Behavioural tests assessing specific cognitive and motivational parameters are needed to further characterize the effects of the lesion and of Gpr88 knockdown in early-stage and advanced Parkinson disease models, presenting more extensive dopamine loss. Additional studies focusing on the direct and indirect striatal output pathways are also required, because little is known about the signalling pathways regulated by GPR88 in different striatal cell types.
GPR88 may constitute a highly relevant target for the treatment of the psychiatric symptoms of Parkinson disease.
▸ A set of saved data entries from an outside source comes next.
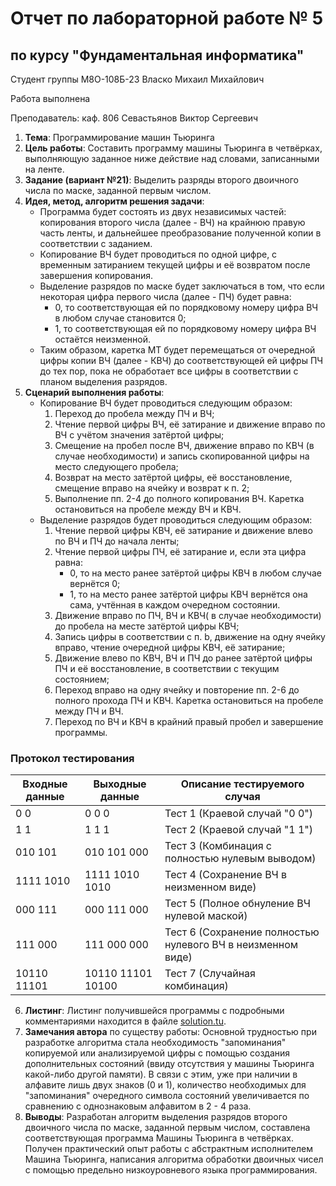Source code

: # Отчет по лабораторной работе № 5
## по курсу "Фундаментальная информатика"

Студент группы М8О-108Б-23 Власко Михаил Михайлович

Работа выполнена

Преподаватель: каф. 806 Севастьянов Виктор Сергеевич

1. **Тема**: Программирование машин Тьюринга
2. **Цель работы**: Составить программу машины Тьюринга в четвёрках, выполняющую заданное ниже действие над словами, 
записанными на ленте.
3. **Задание (вариант №21)**: Выделить разряды второго двоичного числа по маске, заданной первым числом.
4. **Идея, метод, алгоритм решения задачи**:
    - Программа будет состоять из двух независимых частей: копирования второго числа (далее - ВЧ) 
на крайнюю правую часть ленты, и дальнейшее преобразование полученной копии в соответствии с заданием.
    - Копирование ВЧ будет проводиться по одной цифре, с временным затиранием текущей цифры и её возвратом после 
    завершения копирования.
    - Выделение разрядов по маске будет заключаться в том, что если некоторая цифра первого числа (далее - ПЧ) 
    будет равна:
        - 0, то соответствующая ей по порядковому номеру цифра ВЧ в любом случае становится 0;
        - 1, то соответствующая ей по порядковому номеру цифра ВЧ остаётся неизменной.
    - Таким образом, каретка МТ будет перемещаться от очередной цифры копии ВЧ (далее - КВЧ) до соответствующей ей 
   цифры ПЧ до тех пор, пока не обработает все цифры в соответствии с планом выделения разрядов.
5. **Сценарий выполнения работы**:
    - Копирование ВЧ будет проводиться следующим образом:
      1. Переход до пробела между ПЧ и ВЧ;
      2. Чтение первой цифры ВЧ, её затирание и движение вправо по ВЧ с учётом значения затёртой цифры;
      3. Смещение на пробел после ВЧ, движение вправо по КВЧ (в случае необходимости) и запись скопированной цифры 
      на место следующего пробела;
      4. Возврат на место затёртой цифры, её восстановление, смещение вправо на ячейку и возврат к п. 2;
      5. Выполнение пп. 2-4 до полного копирования ВЧ. Каретка остановиться на пробеле между ВЧ и КВЧ.
    - Выделение разрядов будет проводиться следующим образом:
      1. Чтение первой цифры КВЧ, её затирание и движение влево по ВЧ и ПЧ до начала ленты;
      2. Чтение первой цифры ПЧ, её затирание и, если эта цифра равна:
         - 0, то на место ранее затёртой цифры КВЧ в любом случае вернётся 0;
         - 1, то на место ранее затёртой цифры КВЧ вернётся она сама, учтённая в каждом очередном состоянии.
      3. Движение вправо по ПЧ, ВЧ и КВЧ( в случае необходимости) до пробела на месте затёртой цифры КВЧ;
      4. Запись цифры в соответствии с п. b, движение на одну ячейку вправо, чтение очередной цифры КВЧ, её затирание;
      5. Движение влево по КВЧ, ВЧ и ПЧ до ранее затёртой цифры ПЧ и её восстановление, в соответствии с 
      текущим состоянием;
      6. Переход вправо на одну ячейку и повторение пп. 2-6 до полного прохода ПЧ и КВЧ. Каретка остановиться на 
      пробеле между ПЧ и ВЧ.
      7. Переход по ВЧ и КВЧ в крайний правый пробел и завершение программы.

### Протокол тестирования
| Входные данные |  Выходные данные  | Описание тестируемого случая                                |
|----------------|-------------------|-------------------------------------------------------------|
| 0 0            | 0 0 0             | Тест 1 (Краевой случай "0 0")                               |
| 1 1            | 1 1 1             | Тест 2 (Краевой случай "1 1")                               |
| 010 101        | 010 101 000       | Тест 3 (Комбинация с полностью нулевым выводом)             |
| 1111 1010      | 1111 1010 1010    | Тест 4 (Сохранение ВЧ в неизменном виде)                    |
| 000 111        | 000 111 000       | Тест 5 (Полное обнуление ВЧ нулевой маской)                 |
| 111 000        | 111 000 000       | Тест 6 (Сохранение полностью нулевого ВЧ в неизменном виде) |
| 10110 11101    | 10110 11101 10100 | Тест 7 (Случайная комбинация)                               |

6. **Листинг**: 
Листинг получившейся программы с подробными комментариями находится в файле [solution.tu](solution.tu).
7. **Замечания автора** по существу работы: Основной трудностью при разработке алгоритма стала необходимость 
"запоминания" копируемой или анализируемой цифры с помощью создания дополнительных состояний (ввиду отсутствия у машины 
Тьюринга какой-либо другой памяти). В связи с этим, уже при наличии в алфавите лишь двух знаков (0 и 1), количество 
необходимых для "запоминания" очередного символа состояний увеличивается по сравнению с однознаковым алфавитом 
в 2 - 4 раза.
8. **Выводы**: Разработан алгоритм выделения разрядов второго двоичного числа по маске, заданной первым числом, 
составлена соответствующая программа Машины Тьюринга в четвёрках. Получен практический опыт работы с абстрактным 
исполнителем Машина Тьюринга, написания алгоритма обработки двоичных чисел с помощью предельно низкоуровневого языка 
программирования.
除了运动障碍外,帕金森病的另一个特征是早期出现精神症状,包括冷漠、抑郁、焦虑和认知缺陷;这些症状的治疗受到冲动控制障碍等不良反应发展的限制。在这种情况下,我们研究了孤儿 G 蛋白偶联受体 88(GPR88)作为一个新的治疗靶点。
我们使用慢病毒介导的特异性设计 microRNA 表达来敲低雄性翻译大鼠模型中背外侧纹状体多巴胺缺失引起的早期帕金森病模型中的 Gpr88。我们使用行为学、免疫组织化学和原位杂交研究来评估 Gpr88 敲低对帕金森病模型的影响。
Gpr88 在背侧纹状体的联想区域的敲低通过调节 G 蛋白信号转导调节因子 4 和 FosB 转录因子的截断剪接变体有效地减少了情绪、动机和认知的改变。Gpr88 的敲低还减少了纹状体活性标志物的适应变化,这些变化可能与患者观察到的模式有关,并为帕金森病精神症状的病因提供了“过载”假说的支持。
需要进行评估特定认知和动机参数的行为测试,以进一步表征病变和 Gpr88 敲低对早期和晚期帕金森病模型的影响,这些模型表现出更广泛的多巴胺缺失。还需要更多关注直接和间接纹状体输出途径的研究,因为对于不同纹状体细胞类型中 GPR88 调节的信号通路知之甚少。
GPR88 可能是治疗帕金森病精神症状的一个非常相关的靶点。